- _TASK ITEM_
Produce a verbatim transcription of all records.

Dataset excerpts
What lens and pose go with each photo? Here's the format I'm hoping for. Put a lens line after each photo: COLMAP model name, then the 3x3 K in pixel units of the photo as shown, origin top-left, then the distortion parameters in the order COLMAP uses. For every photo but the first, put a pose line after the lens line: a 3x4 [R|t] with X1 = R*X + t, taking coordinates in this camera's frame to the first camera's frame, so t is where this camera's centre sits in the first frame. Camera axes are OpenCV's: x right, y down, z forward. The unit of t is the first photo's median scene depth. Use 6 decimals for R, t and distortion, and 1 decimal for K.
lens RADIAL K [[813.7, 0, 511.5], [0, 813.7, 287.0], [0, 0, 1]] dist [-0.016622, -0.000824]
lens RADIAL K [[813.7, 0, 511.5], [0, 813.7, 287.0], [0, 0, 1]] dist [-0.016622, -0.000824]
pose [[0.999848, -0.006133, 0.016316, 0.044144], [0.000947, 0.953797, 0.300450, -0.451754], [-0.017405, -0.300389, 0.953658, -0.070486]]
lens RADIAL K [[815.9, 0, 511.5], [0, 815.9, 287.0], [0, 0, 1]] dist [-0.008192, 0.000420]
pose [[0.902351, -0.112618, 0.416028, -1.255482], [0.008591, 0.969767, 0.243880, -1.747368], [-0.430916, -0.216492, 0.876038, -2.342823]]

- _TASK OUTPUT_
What lens and pose go with each photo? Here's the format I'm hoping for. Put a lens line after each photo: COLMAP model name, then the 3x3 K in pixel units of the photo as shown, origin top-left, then the distortion parameters in the order COLMAP uses. For every photo but the first, put a pose line after the lens line: a 3x4 [R|t] with X1 = R*X + t, taking coordinates in this camera's frame to the first camera's frame, so t is where this camera's centre sits in the first frame. Camera axes are OpenCV's: x right, y down, z forward. The unit of t is the first photo's median scene depth. Use 6 decimals for R, t and distortion, and 1 decimal for K.
lens RADIAL K [[813.7, 0, 511.5], [0, 813.7, 287.0], [0, 0, 1]] dist [-0.016622, -0.000824]
lens RADIAL K [[813.7, 0, 511.5], [0, 813.7, 287.0], [0, 0, 1]] dist [-0.016622, -0.000824]
pose [[0.999848, -0.006133, 0.016316, 0.044144], [0.000947, 0.953797, 0.300450, -0.451754], [-0.017405, -0.300389, 0.953658, -0.070486]]
lens RADIAL K [[815.9, 0, 511.5], [0, 815.9, 287.0], [0, 0, 1]] dist [-0.008192, 0.000420]
pose [[0.902351, -0.112618, 0.416028, -1.255482], [0.008591, 0.969767, 0.243880, -1.747368], [-0.430916, -0.216492, 0.876038, -2.342823]]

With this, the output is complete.